INSTRUCTIONS FOR THE TASK: Retype, character for character, the stretch of the forum thread on converting booleans for PostgreSQL starting at "Error in postgresqlExecStatement(conn, statement, ...)" and ending at "<- tbl(con_psql, 'tmp_cars')".

══ PAGE ══

问题
This question arises because I wish to make a function for my convenience:
as.numeric_psql <- function(x) {
return(as.numeric(as.integer(x)))
}
to convert boolean values in a remote postgres table into numeric. The step to convert to integer is needed as:
There is no direct cast defined between numeric and boolean. You can use integer as middle-ground. (https://stackoverflow.com/a/19290671/2109289)
Of course this function works as expected locally:
copy_to(con_psql, cars, 'tmp_cars')
tmp_cars_sdf <-
tbl(con_psql, 'tmp_cars')
tmp_cars_sdf %>%
mutate(low_dist = dist < 5) %>%
mutate(low_dist = as.numeric(as.integer(low_dist)))
# # Source: lazy query [?? x 3]
# # Database: postgres 9.5.3
# speed dist low_dist
# <dbl> <dbl> <dbl>
# 1 4 2 1
# 2 4 10 0
# 3 7 4 1
# 4 7 22 0
# 5 8 16 0
cars %>%
mutate(low_dist = dist < 5) %>%
mutate(low_dist = as.numeric_psql(low_dist)) %>%
head(5)
# speed dist low_dist
# 1 4 2 1
# 2 4 10 0
# 3 7 4 1
# 4 7 22 0
# 5 8 16 0
However, it doesn't work when used on the remote data frame, since as.numeric_psql
is not in the list of sql translations, so is passed to the query verbatim:
> tmp_cars_sdf %>%
+ mutate(low_dist = dist < 5) %>%
+ mutate(low_dist = as.numeric_psql(low_dist))
Error in postgresqlExecStatement(conn, statement, ...) :
RS-DBI driver: (could not Retrieve the result : ERROR: syntax error at or near "as"
LINE 1: SELECT "speed", "dist", as.numeric_psql("low_dist") AS "low_...
^
)
My question is whether there exist a easy way (i.e. not defining a custom sql translation) of getting dplyr to understand that the function as.numeric_psql
is a composition of functions that have existing sql translations, and to use those translations instead.
回答1:
One way to avoid the error is to set up the function to operate on a data frame, rather than inside mutate. For example:
copy_to(con_psql, cars, 'tmp_cars')
tmp_cars_sdf <- tbl(con_psql, 'tmp_cars')
as.numeric_psql <- function(data, x) {
return(data %>% mutate({{x}} := as.numeric(as.integer({{x}}))))

═══
══ INFORMATION SHOWN ══

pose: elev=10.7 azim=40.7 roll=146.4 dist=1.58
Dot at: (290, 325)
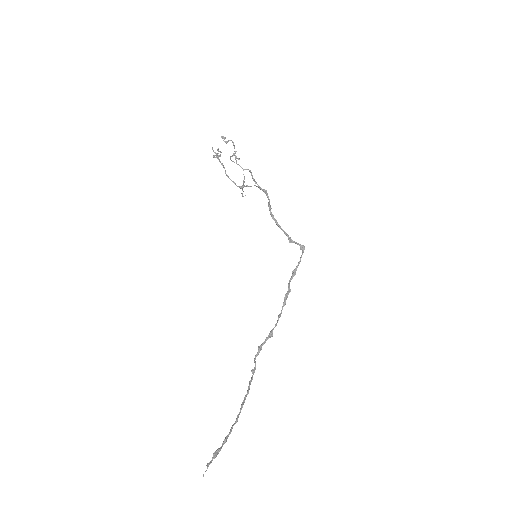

═══

RIGHT ANSWER:
Error in postgresqlExecStatement(conn, statement, ...) :
RS-DBI driver: (could not Retrieve the result : ERROR: syntax error at or near "as"
LINE 1: SELECT "speed", "dist", as.numeric_psql("low_dist") AS "low_...
^
)
My question is whether there exist a easy way (i.e. not defining a custom sql translation) of getting dplyr to understand that the function as.numeric_psql
is a composition of functions that have existing sql translations, and to use those translations instead.
回答1:
One way to avoid the error is to set up the function to operate on a data frame, rather than inside mutate. For example:
copy_to(con_psql, cars, 'tmp_cars')
tmp_cars_sdf <- tbl(con_psql, 'tmp_cars')